Moner is sympathetic as the child caught in the middle, delivering an intelligent performance that’s wise beyond the young actor’s years. Catherine Keener is also a welcome addition to the cast as Graver’s perpetually stressed out boss, continuing a string of recent films where the actress has ditched the “nice person” routine in favour of darker, villainous fare. Both bring a uniquely feminist touch and subtext to an otherwise resolutely macho affair.

Sollima directs the film with a steady, patient hand, allowing plenty of room for his cast to experiment with their characters without losing the tone of the script. Sollima isn’t the stylist that Villeneuve was, and the action beats throughout are slightly disappointing, but the landscapes and non-descript backrooms are appropriately nightmarish and unwelcoming. It’s gorgeous and brutal, which is exactly what a film pitched at this level requires. Even the sight of an otherwise innocuous mall food court feels inhospitable and somewhat dangerous.

There’s an eerie timeliness to Sicario: Day of the Soldado that the previous film lacked, and it’s hard to tell if the film’s topicality works in its favour. With much ink and rhetoric being spilled about immigrants crossing the border from Mexico into the United States and families being separated upon entering “the land of the free,” there’s a constant unease while watching a film built around a “child in peril” plotline. There’s no way Sheridan or Sollima could have ever predicted while making Sicario: Day of the Soldado that relations between Mexico and the U.S. would ever become this strained and fraught, but in this cultural moment their storyline carries with it a newfound, probably unexpected layer of poignancy.

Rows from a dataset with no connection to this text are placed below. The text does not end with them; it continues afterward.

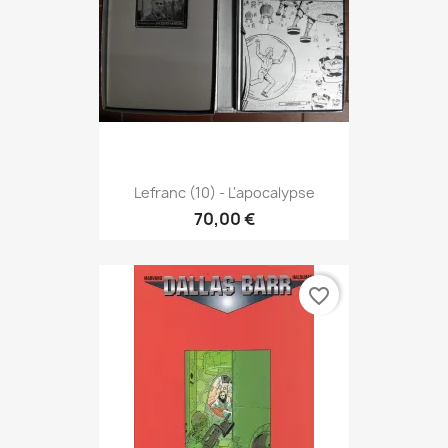
Lefranc (10) - L'apocalypse
70,00 €
favorite_border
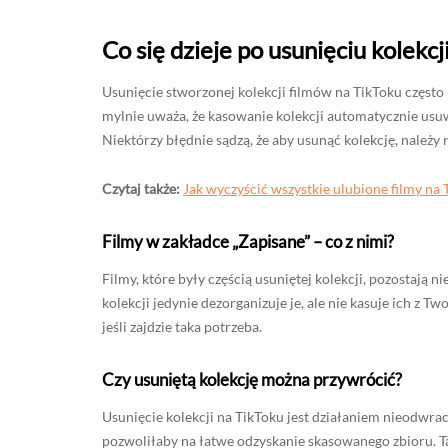
Co się dzieje po usunięciu kolekcj
Usunięcie stworzonej kolekcji filmów na TikToku często
mylnie uważa, że kasowanie kolekcji automatycznie usuwa
Niektórzy błędnie sądzą, że aby usunąć kolekcję, należy 
Czytaj także:
Jak wyczyścić wszystkie ulubione filmy na 
Filmy w zakładce „Zapisane” – co z nimi?
Filmy, które były częścią usuniętej kolekcji, pozostają 
kolekcji jedynie dezorganizuje je, ale nie kasuje ich z 
jeśli zajdzie taka potrzeba.
Czy usuniętą kolekcję można przywrócić?
Usunięcie kolekcji na TikToku jest działaniem nieodwrac
pozwoliłaby na łatwe odzyskanie skasowanego zbioru. 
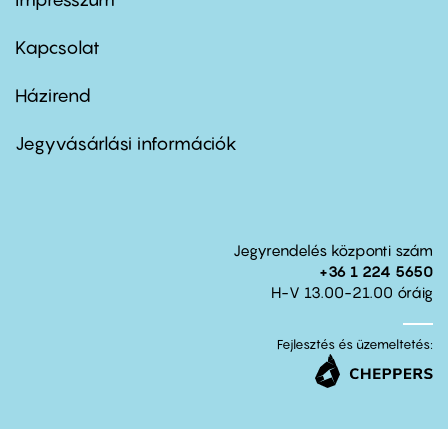
Footer
menu
first
Kapcsolat
Házirend
Footer
menu
second
Jegyvásárlási információk
Jegyrendelés központi szám
+36 1 224 5650
H-V 13.00-21.00 óráig
Fejlesztés és üzemeltetés:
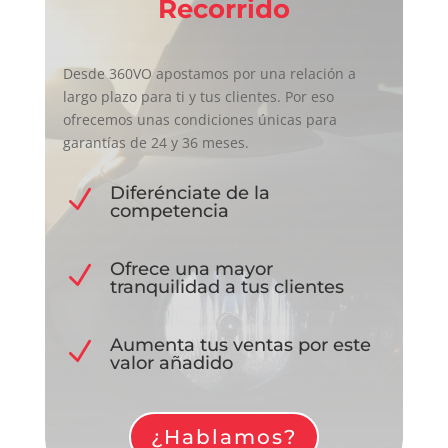
Recorrido
Desde 360VO apostamos por una relación a
largo plazo para ti y tus clientes. Por eso
ofrecemos unas condiciones únicas para
garantías de 24 y 36 meses.
Diferénciate de la
N
competencia
Ofrece una mayor
N
tranquilidad a tus clientes
Aumenta tus ventas por este
N
valor añadido
¿Hablamos?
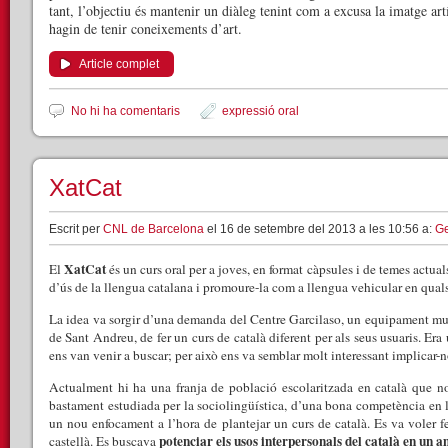
tant, l’objectiu és mantenir un diàleg tenint com a excusa la imatge artí
hagin de tenir coneixements d’art.
Article complet
No hi ha comentaris
expressió oral
XatCat
Escrit per
CNL de Barcelona
el 16 de setembre del 2013 a les 10:56 a:
Ge
XatCat
El
és un curs oral per a joves, en format càpsules i de temes actual
d’ús de la llengua catalana i promoure-la com a llengua vehicular en qual
La idea va sorgir d’una demanda del Centre Garcilaso, un equipament munic
de Sant Andreu, de fer un curs de català diferent per als seus usuaris. E
ens van venir a buscar; per això ens va semblar molt interessant implicar-n
Actualment hi ha una franja de població escolaritzada en català que no
bastament estudiada per la sociolingüística, d’una bona competència en la
un nou enfocament a l’hora de plantejar un curs de català. Es va voler fe
potenciar els usos interpersonals del català en un a
castellà. Es buscava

It will be interesting to see what audiences make of all this in light of recent world events. I saw Sicario: Day of the Soldado two months ago – before the extent of America’s detention policies came to light – and now I find myself flip-flopping over the story’s effectiveness and resonance. I’m not quite sure if this is the right moment to release a film like this, but there’s definitely a conversation worth having that arises from the material. If nothing else, it makes a dangerous second act journey where Alejandro tries to sneak across the border with a child all the more harrowing.

But the main stumbling point remains that the first film was so well realized that this sequel’s final third stumbles more than it soars. Granted, there is a twist well before the end of the film that’s rather shocking and unexpected, but it also focuses largely on Miguel (Elijah Rodriguez), a fourteen year old boy trying to impress his cousin by becoming a cartel foot soldier. This is a plot thread that keeps popping up through the film, never really going anywhere until it becomes obvious that it’s all in service of setting up a third film. The first film was made without the knowledge that a sequel would be possible. Sicario: Day of the Soldado has been made with the knowledge that another sequel is inevitable, and the final third of this entry, while viscerally thrilling, comes across as forced and inorganic.

The interesting direction and character development contained within Sicario: Day of the Soldado makes one intrigued to find out where all of this will eventually lead, but it’s hard not to hope that the next installment ends with a full stop. It will probably come with a large degree of moral and political ambiguity, but a stop will be necessary. For a sequel that never needed to exist, Sollima’s follow up is better than expected. For a middle entry into a trilogy, it leaves one cautiously optimistic.

Sicario: Day of the Soldado opens in theatres everywhere on Friday, June 29, 2018.